1929 film directed by Malcolm St. Clair

Night Parade is a 1929 American pre-Code drama film directed by Malcolm St. Clair based on the play Ringside by Hyatt Daab, Edward Paramore, Jr. and George Abbott. Released by RKO Pictures in October 1929, it starred Hugh Trevor, Aileen Pringle, Dorothy Gulliver and Robert Ellis.

==Plot==

The film

Bobby Murray is the middleweight champion, managed by his father, Tom. He is expected to lose an upcoming fight in defense of his title. A local sportswriter, Sid Durham, also thinks he will lose, but he has high regard for Tom. A gangster, John Zelli, also feels that Murray will lose, but wants to ensure that fact. Zelli enlists the talents of sultry Paula Vernoff to seduce Bobby and get him to agree to throw the fight.

Over the course of several meetings between Paula and Bobby, she eventually, through seduction and alcohol, gets him to agree to purposely lose. Durham, through his connections, learns of Zelli's plot, and tells Tom what Bobby agreed to. Tom confronts Bobby, who confesses, after which he learns that a childhood friend, Doris O'Connell, for whom he always had feelings, also has feelings for him.

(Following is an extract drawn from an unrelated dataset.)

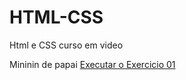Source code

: # HTML-CSS
 Html e CSS curso em video

Mininin de papai
<a href=" https://iarlyjrd.github.io/HTML-CSS/Exercicios/ex01">Executar o Exercicio 01</a>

Unsure of what to do, Bobby goes to the fight. Meanwhile, his father, Tom, goes to have a little meeting with Zelli, and makes sure that Zelli will not bother Bobby again. As the fight progresses, Bobby is on the verge of losing. But as he is knocked to the canvas a last time, he sees his father and Doris arrive ringside, giving him the courage to get up and win the fight.

==Cast==
- Aileen Pringle as Paula Vernoff
- Hugh Trevor as Bobby Martin
- Dorothy Gulliver as Doris O'Connell
- Robert Ellis as John W. Zelli
- Ann Pennington as Dancer
- Lloyd Ingraham as Tom Murray
- Lee Shumway as Sid Durham
- Charles Sullivan as Huffy

==Notes==
The film was also released by RKO as a silent film.

The film was known as Sporting Life in Great Britain, and La Più Bella Vittoria in Italy.